Жёсткий матрас на кровати прогнулся под его коленями. Глядя на лицо Шинохары-сана сверху вниз, он погладил другой ладонью его впалую щёку, а потом приподнял и повернул голову, чтобы было удобнее. Пульс у больного в коме был практически незаметен, кровь в лежачем теле никуда не торопилась, давление снизилось. Прохладная бледная кожа на шее чуть потянулась за рукой, и всё было готово, но Сузуя не слез на пол и бритву не отложил. Он смотрел в закрытые глаза наставника, чьё место решил занять добровольно. Приборы всё так же размеренно пищали, не сбиваясь с ритма. Сузуя приложил лезвие туда, где у здорового пульсирует яремная вена, и надавил. Говорят, тело человека, который давно умер, не кровоточит.
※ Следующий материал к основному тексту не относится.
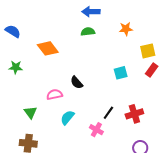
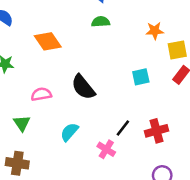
orange star: (126, 29) -> (155, 31), moved
black semicircle: (77, 83) -> (83, 87), size x1.5
pink semicircle: (55, 94) -> (41, 94), moved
По блестящей стали поползла первая капля, оставляя за собой тёмно-красную дорожку — как на ноже, проткнувшем свежий стейк в ресторане.
***
Из окна палаты — склепа для живого мертвеца — был виден Токио и залив вдалеке. Между плотно застроенными улицами островком зелени выделялся синтоистский храм с рестораном унаги, в другой стороне от больницы магазинчик продавал очень вкусные торты. Прямо по дороге можно было зайти в кафетерий, а далеко, за внутренней кольцевой, серая труба выпускала в небо фальшивые облака — грязно-белые на серо-голубом.
Жена Шинохара-сана вошла без стука.
— Сузуя-кун? Мне сказали, что ты здесь.
Он сидел на стуле, поджав одну ногу под себя, и ел зефирки из шуршащего пакета. Все вещи он убрал по местам, а грязную пелёнку выбросил.
— Добрый день! Да, я, как обычно, зашёл проведать, — Сузуя улыбался ей. — Я побрил его и нечаянно порезал, простите.
— Ничего страшного. Он бы на тебя не обиделся.
— Думаете? — его лицо стало серьёзным, и жена Шинохары-сана растерялась. — Ладно, мне пора. Оставлю вас наедине.
— Прости, если помешала, — она повесила сумку на стул и протянула Сузуе руку. — Можешь остаться, если хочешь.
— Нет, мне правда пора.
Он ненадолго сжал её пальцы, подбадривая, и вышел, не оглядываясь.